Our relationship with our parents can have a big impact on our life trajectory. Research has found that those of us lied to by caregivers often end up less well-adjusted, that hard workers are more likely to produce children with good work ethics, that cognitive skills can be improved by having talkative parents, and that positive parenting can impact cortisol levels even years later.
But though we might pay less attention to it, how parents relate to one another is also important for children’s long-term development. A new study, published in Demography, has taken a look at affection within parental relationships, finding that loving spousal relationships can have a positive long-term impact on children’s life paths.
The researchers focused on Nepal, which they say provides an interesting backdrop for an investigation into marriage. Marriage has changed significantly in the country over the last few years: marrying for love (as opposed to arranged marriage) is now more common than it used to be, and rates of divorce and premarital cohabitation are also increasing in the country, though remain rare.
Data was gathered from a longitudinal study, where marital relationship quality and the educational and personal progress of children were tracked for twelve years.

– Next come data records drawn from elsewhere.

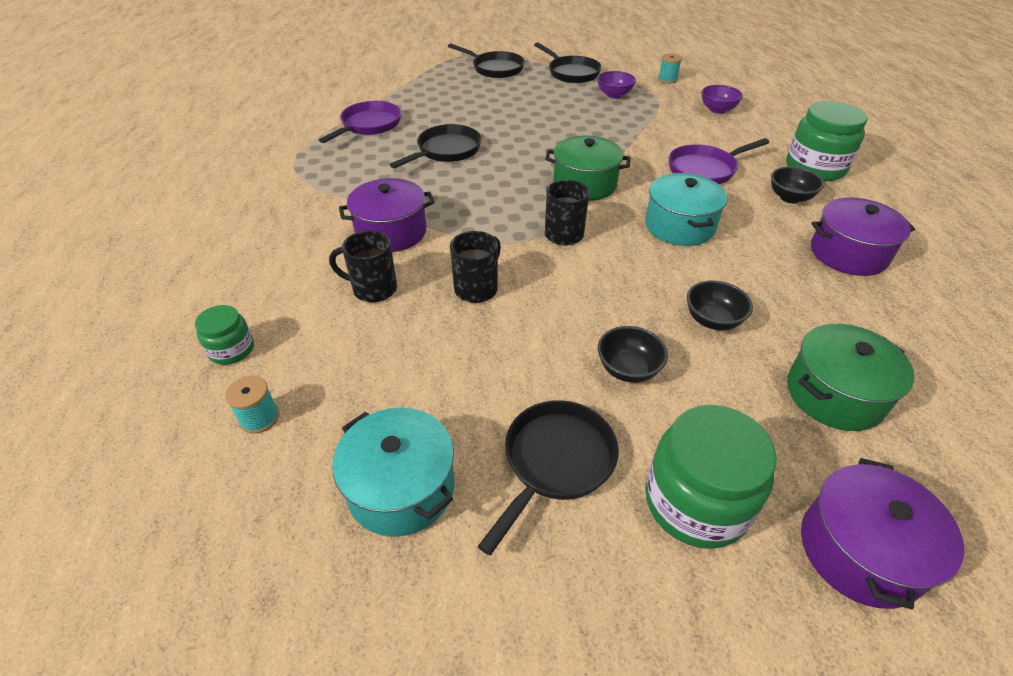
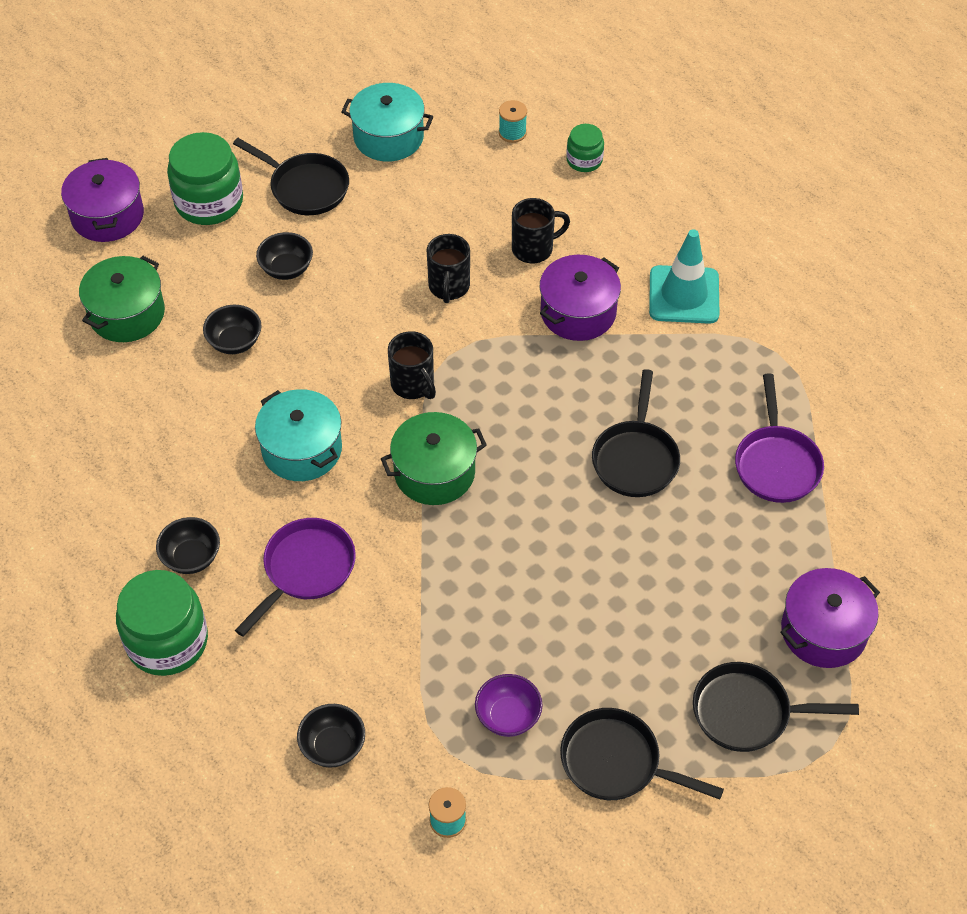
camera: 150 degrees right, 10 degrees up
black pan [478,400,619,555] -> black pan turned 60 degrees counterclockwise [233,138,349,215]
purple bowl [701,85,743,114] -> black bowl [297,704,365,768]
purple pot [811,198,915,276] -> purple pot moved to [780,568,880,668]
none -> turquoise traffic cone [649,229,719,324]

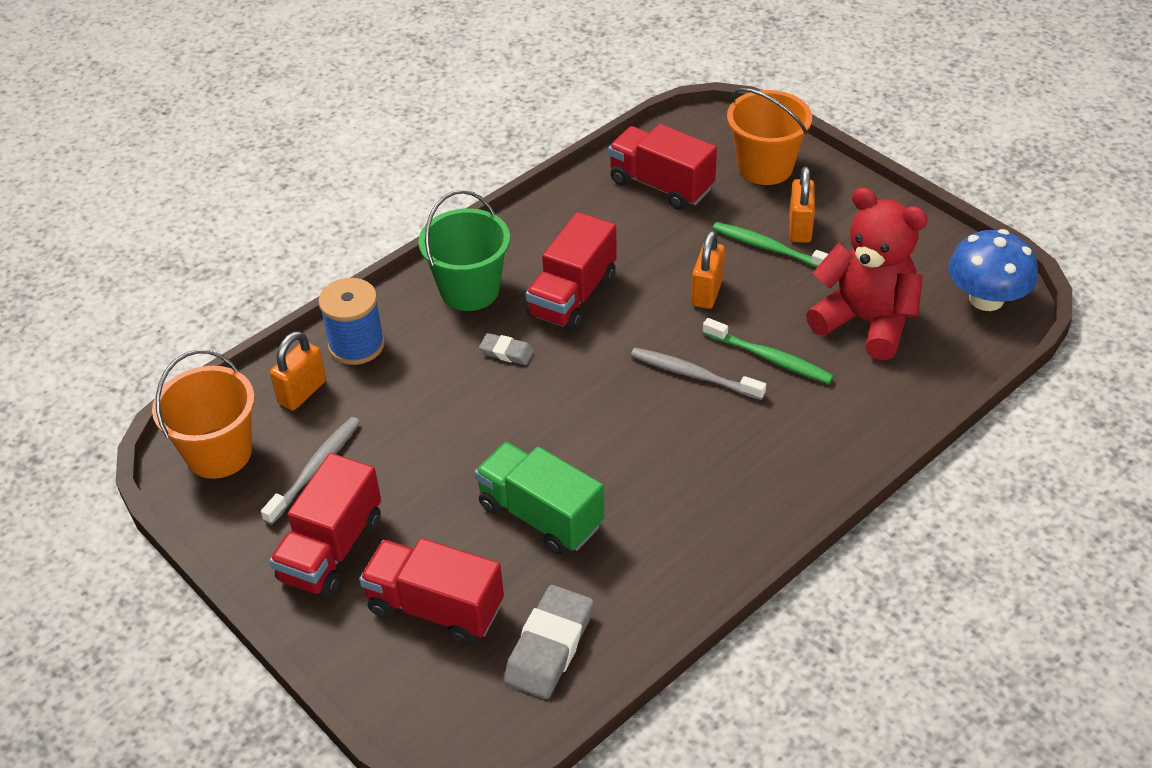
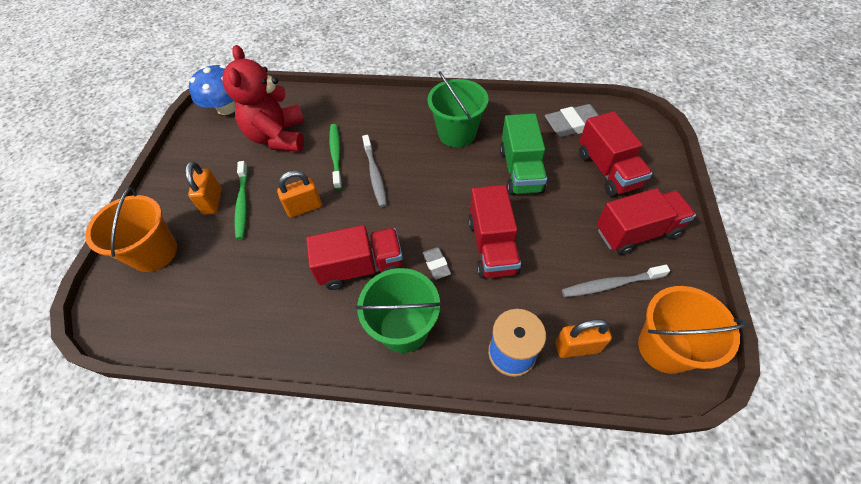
camera: 130 degrees left, 10 degrees up
red truck [608,124,717,210] -> red truck moved to [468,185,521,278]
orange padlock [789,166,815,243] -> orange padlock turned 60 degrees counterclockwise [185,161,222,215]
none -> green bucket [428,71,489,148]

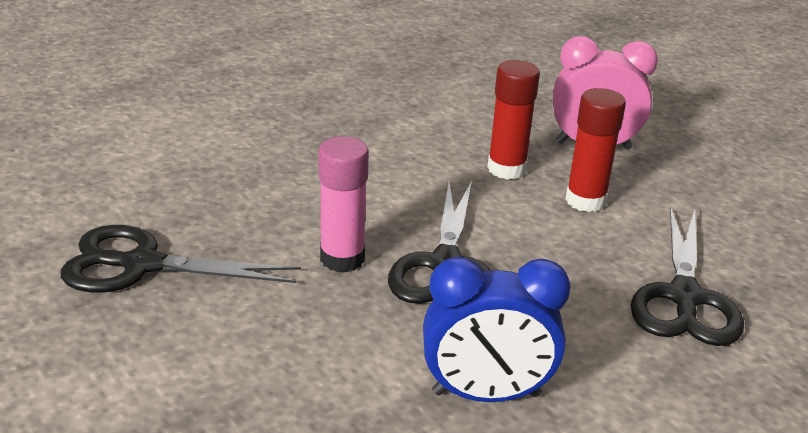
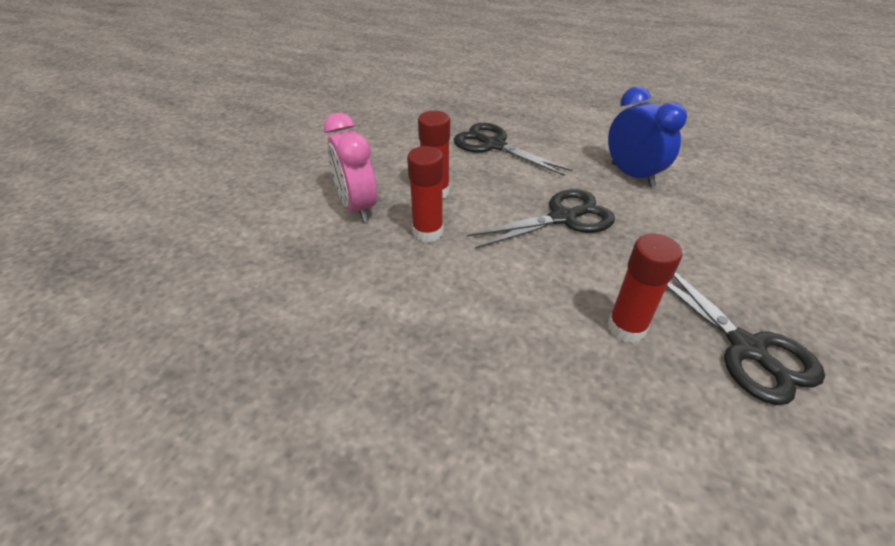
camera: 120 degrees left, 10 degrees up
pink glue stick [319,136,369,272] -> none
black scissors [631,207,744,346] -> black scissors turned 120 degrees counterclockwise [454,123,572,176]
none -> red glue stick [608,234,682,343]

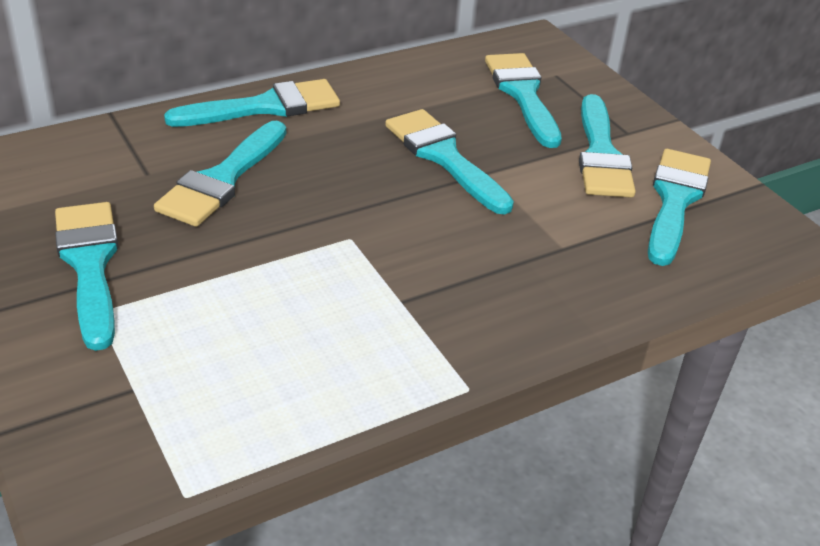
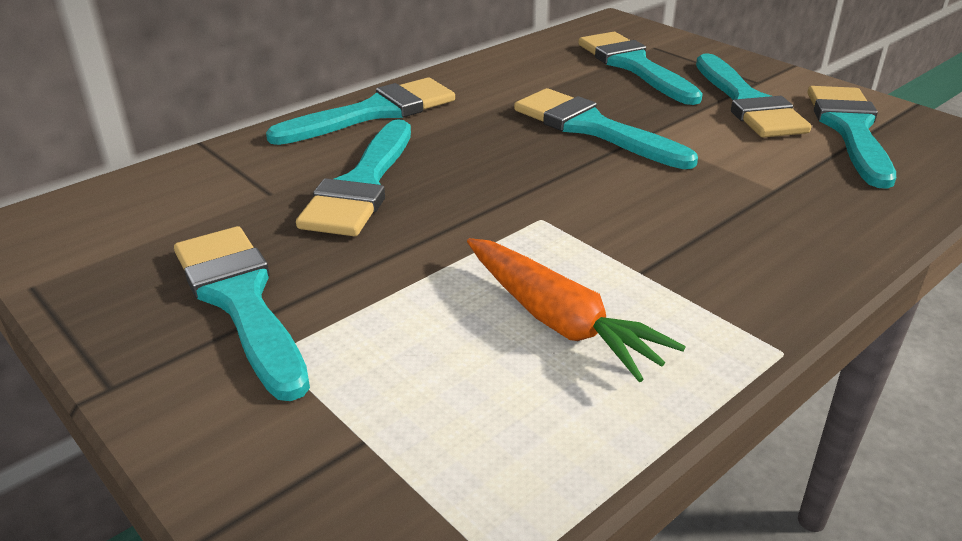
camera: 10 degrees left, 5 degrees down
none -> orange carrot [467,238,686,382]

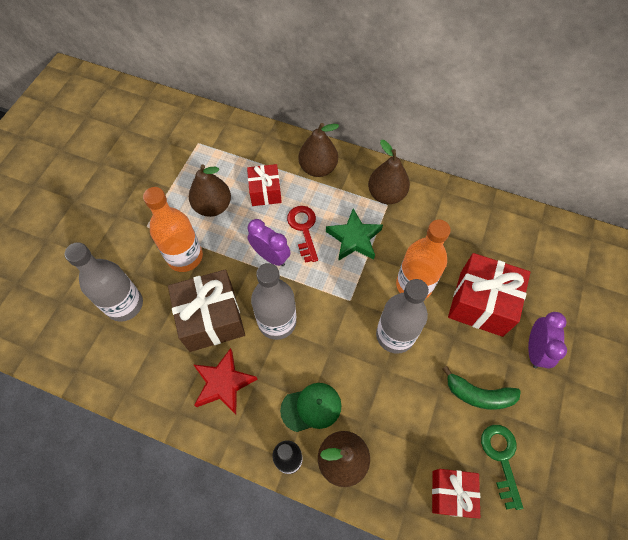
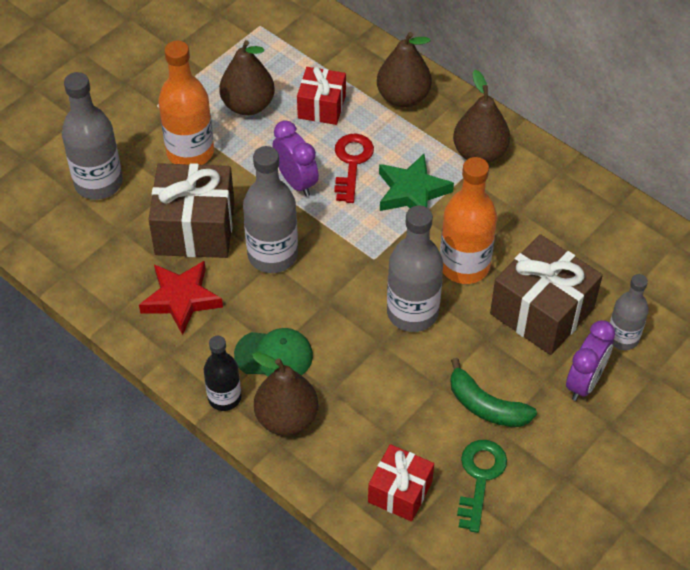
camera: 20 degrees right, 10 degrees down
red gift [448,253,530,337] -> brown gift [490,234,603,355]
none -> grey bottle [610,274,649,350]

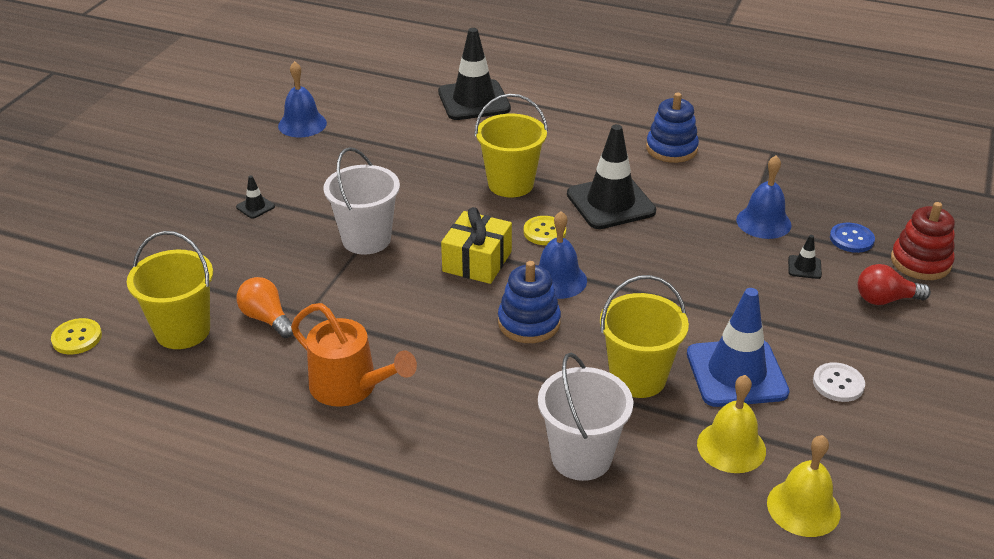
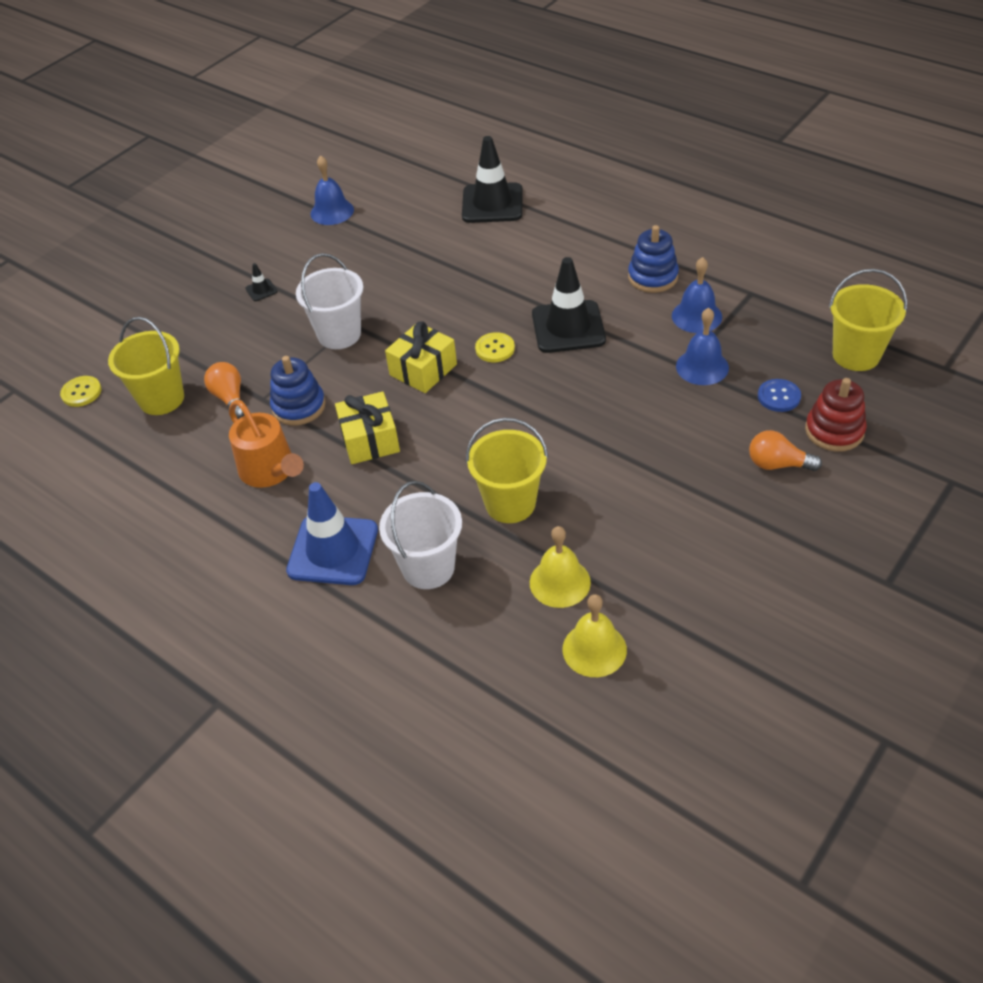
camera: 20 degrees right, 10 degrees up
yellow bucket [475,94,548,197] -> yellow bucket moved to [829,269,907,371]
blue stacking toy [498,261,561,343] -> blue stacking toy moved to [270,356,326,426]
blue bell [539,211,587,299] -> blue bell moved to [672,257,722,333]
blue traffic cone [687,288,790,407] -> blue traffic cone moved to [286,482,378,585]
black traffic cone [788,235,822,279] -> none
white button [813,362,865,402] -> none
red light bulb [857,264,931,305] -> orange light bulb [749,430,822,471]
none -> yellow gift [335,391,400,464]

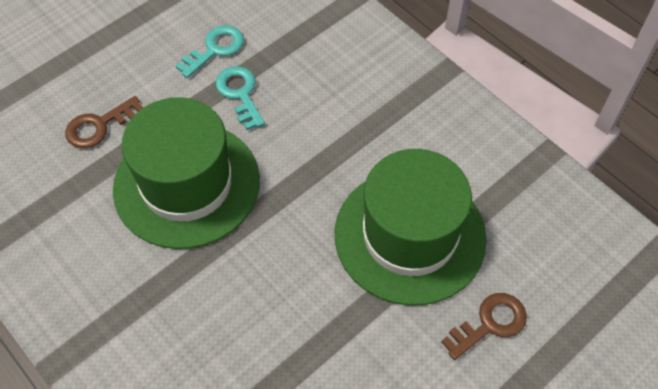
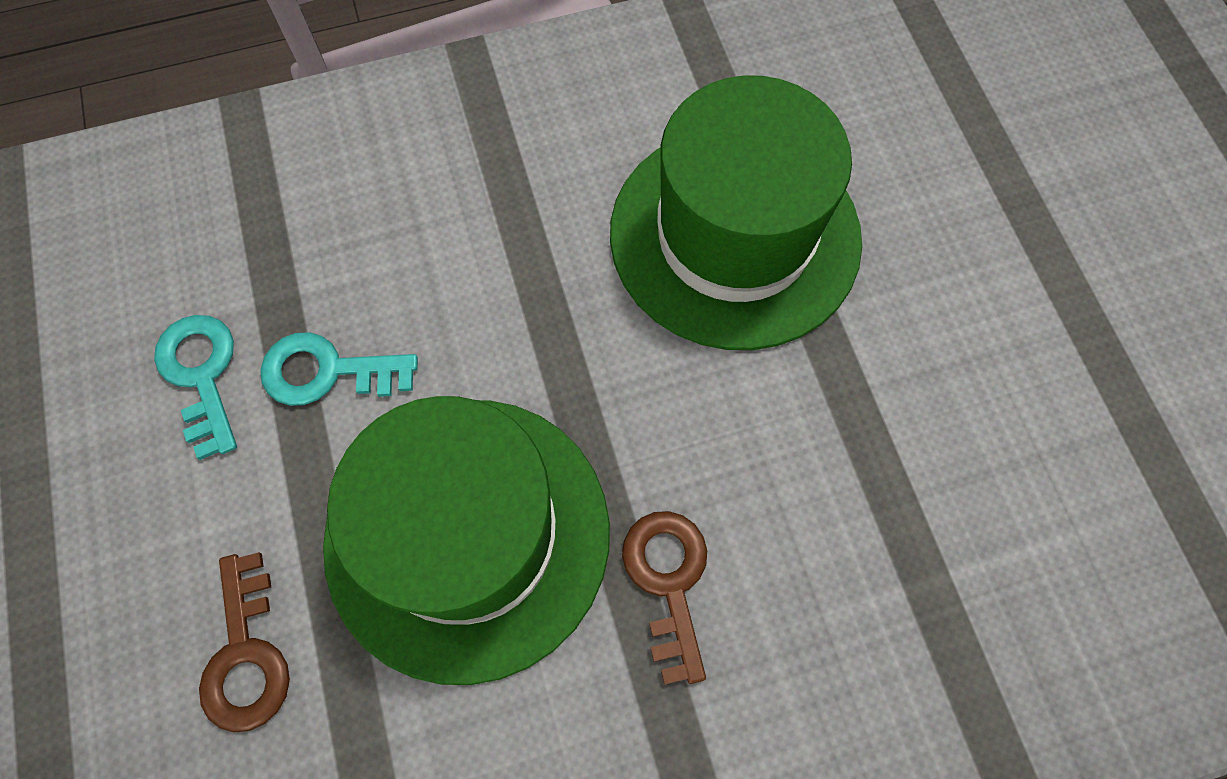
camera: 65 degrees left, 10 degrees up
brown key [441,293,527,360] -> brown key moved to [622,511,707,685]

The first set of data was collected from 151 neighborhoods in the Western Chitwan Valley in 1996. The quality of relationships among married participants was measured by asking partners separately how much they loved their husband or wife on a three-point scale, and participants were also asked whether their spouse had ever beaten them.
To look at how parents’ relationships influenced children’s own marriage behaviour, the researchers then tracked the age at which children married over the next 10 years. In 2008, they also re-interviewed participants, asking mothers whether or not their children had dropped out of school, and if so at what age.
The results suggested that marriage quality was in fact associated with children’s educational prospects. Children with parents who reported greater love for each other were less likely to drop out of school, whilst those whose parents reported less love were more likely to stop education. Children with parents who reported spousal violence were also more likely to drop out.
Educational outcomes were also related to both class and ethnicity: children from ethnic groups with higher social status, from wealthier households, or whose parents had higher educational backgrounds were more likely to remain in education. The relationship between marriage quality and children’s life outcomes was still significant after controlling for these factors.
Children’s own marriage timing was also linked to levels of their parents’ spousal love: the more positive the parental relationship, the later children got married. It’s important to note that in the context of the study, this was considered to be a good thing — in Nepal, later marriage can imply a better match, and that children feel less need to leave the family home at any cost.
So, as expected, the quality of parents’ marriages had a significant impact on their children, both in terms of educational attainment and on their own relationships later in life. However, the findings may not bear out in the rest of the world, where other cultural factors may come into play. There may also have been nuances that were missed in the measures. For instance, participants were asked only about instances of extreme conflict between spouses; conflicts or abuse may have occurred that were more subtle or less extreme than domestic violence, but that had an impact on children nonetheless. Similarly, educational attainment was measured only by when children dropped out of school, failing to take into consideration what students did after leaving school or the grades they achieved.
Limitations aside, the results do pose an interesting question about how spousal relationships impact children. It’s understandable that parents spend much of their time focusing on their interactions with their children — but looking at the way they feel about their partner may be just as useful.